Check the data types after conversion.

In [None]:
# Convert release_date to datetime


#### A2) Extract date components
Create new columns for `release_year` and `release_month` by extracting these components from the datetime column.

**Documentation:** [pandas datetime accessor](https://pandas.pydata.org/docs/reference/api/pandas.Series.dt.html)

Hint: `df['release_date'].dt.year` will return the year from the release date.

In [None]:
# Your code here


#### A3) Filter by date
Find all products that were released in 2022.

In [None]:
# Your code here


### Extension B: Sorting and Ranking

Sorting helps us identify the best and worst performers in our dataset.

**Documentation:** [pandas.DataFrame.sort_values](https://pandas.pydata.org/docs/reference/api/pandas.DataFrame.sort_values.html)

#### B1) Find the cheapest products
Sort the DataFrame by price to find the 5 cheapest products. Display their name, price, and category.

In [None]:
# Your code here
# Sort by price (ascending - cheapest first)


#### B2) Find the most expensive products
Now find the 5 most expensive products.

In [None]:
# Your code here
# Sort by price (descending - most expensive first)


#### B3) Top rated products
Find the top 5 highest-rated products.

**Documentation:** [pandas.DataFrame.nlargest](https://pandas.pydata.org/docs/reference/api/pandas.DataFrame.nlargest.html)

In [None]:
# Your code here
# Top 5 highest rated products


#### B4) Products that might need restocking
Find the 10 products with the lowest stock quantities. These might need to be restocked soon.

**Documentation:** [pandas.DataFrame.nsmallest](https://pandas.pydata.org/docs/reference/api/pandas.DataFrame.nsmallest.html)

In [None]:
# Your code here
# Products with lowest stock (might need restocking)

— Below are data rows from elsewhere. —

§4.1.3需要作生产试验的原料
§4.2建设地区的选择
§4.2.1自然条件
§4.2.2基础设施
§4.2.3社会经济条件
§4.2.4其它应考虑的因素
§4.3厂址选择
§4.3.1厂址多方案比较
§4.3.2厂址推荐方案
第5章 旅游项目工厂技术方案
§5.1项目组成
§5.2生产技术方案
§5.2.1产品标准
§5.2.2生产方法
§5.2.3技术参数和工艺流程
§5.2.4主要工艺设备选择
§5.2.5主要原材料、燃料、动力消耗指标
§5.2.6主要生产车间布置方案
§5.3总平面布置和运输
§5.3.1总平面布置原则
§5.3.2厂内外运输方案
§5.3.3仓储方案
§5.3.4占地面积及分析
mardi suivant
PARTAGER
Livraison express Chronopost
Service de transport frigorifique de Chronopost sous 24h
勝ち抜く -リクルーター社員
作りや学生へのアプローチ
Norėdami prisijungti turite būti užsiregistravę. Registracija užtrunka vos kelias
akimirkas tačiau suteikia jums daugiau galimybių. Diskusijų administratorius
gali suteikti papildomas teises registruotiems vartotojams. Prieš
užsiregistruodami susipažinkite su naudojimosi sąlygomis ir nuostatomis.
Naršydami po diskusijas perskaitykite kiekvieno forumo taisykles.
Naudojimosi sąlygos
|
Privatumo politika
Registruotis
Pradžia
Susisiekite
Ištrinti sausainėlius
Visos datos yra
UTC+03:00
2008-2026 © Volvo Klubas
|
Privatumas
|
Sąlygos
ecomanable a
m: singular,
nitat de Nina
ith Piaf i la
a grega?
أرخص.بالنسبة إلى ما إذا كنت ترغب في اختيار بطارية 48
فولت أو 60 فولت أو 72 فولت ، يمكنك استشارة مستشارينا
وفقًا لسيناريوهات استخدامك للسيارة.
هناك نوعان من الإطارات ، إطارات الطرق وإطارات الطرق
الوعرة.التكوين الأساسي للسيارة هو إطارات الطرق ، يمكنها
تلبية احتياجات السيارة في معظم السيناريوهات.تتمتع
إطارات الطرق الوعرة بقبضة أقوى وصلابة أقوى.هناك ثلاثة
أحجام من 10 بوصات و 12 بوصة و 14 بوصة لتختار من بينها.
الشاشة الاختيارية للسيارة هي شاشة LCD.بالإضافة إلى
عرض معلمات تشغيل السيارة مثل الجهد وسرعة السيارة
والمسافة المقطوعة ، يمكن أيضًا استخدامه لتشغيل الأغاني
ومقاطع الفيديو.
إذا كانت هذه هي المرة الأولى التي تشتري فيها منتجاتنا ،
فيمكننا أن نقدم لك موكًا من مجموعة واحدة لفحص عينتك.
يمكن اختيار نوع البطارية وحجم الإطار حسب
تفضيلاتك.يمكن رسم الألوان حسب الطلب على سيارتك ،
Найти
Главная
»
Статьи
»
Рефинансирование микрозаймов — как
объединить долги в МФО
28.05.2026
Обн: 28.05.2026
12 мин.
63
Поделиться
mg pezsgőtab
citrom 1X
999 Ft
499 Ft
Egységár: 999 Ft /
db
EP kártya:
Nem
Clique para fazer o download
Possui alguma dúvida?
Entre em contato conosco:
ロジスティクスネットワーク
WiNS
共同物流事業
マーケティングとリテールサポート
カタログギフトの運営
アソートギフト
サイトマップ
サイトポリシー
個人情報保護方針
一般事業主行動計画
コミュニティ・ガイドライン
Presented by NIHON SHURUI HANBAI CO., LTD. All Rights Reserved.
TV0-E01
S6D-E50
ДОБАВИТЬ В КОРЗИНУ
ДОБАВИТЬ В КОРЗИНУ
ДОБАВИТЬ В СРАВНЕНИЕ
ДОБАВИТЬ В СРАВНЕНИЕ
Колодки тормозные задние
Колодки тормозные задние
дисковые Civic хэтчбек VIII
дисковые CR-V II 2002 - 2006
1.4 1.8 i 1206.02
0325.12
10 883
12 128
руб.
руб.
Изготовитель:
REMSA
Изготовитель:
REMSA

#### B5) Multi-column sorting challenge
**Challenge:** Sort the products first by category (alphabetically), then by price (highest to lowest within each category).

**Documentation:** [pandas.DataFrame.sort_values](https://pandas.pydata.org/docs/reference/api/pandas.DataFrame.sort_values.html)

Hint: Check the examples in the documentation. You will need to use lists for both the `by` argument and the `ascending` argument.

In [None]:
# Your code here - this requires sorting by multiple columns
# Sort by category first, then by price within each category


## Summary

Congratulations! You've completed a comprehensive exploratory data analysis. You've learned how to:

- Load and inspect datasets
- Identify and fix data quality issues
- Explore data using summary statistics and value counts
- Filter and subset data
- Create new columns and manipulate existing ones
- Work with dates and perform sorting operations

These skills form the foundation of data analysis with pandas. In future workshops, you'll learn about data visualisation and more advanced analysis techniques.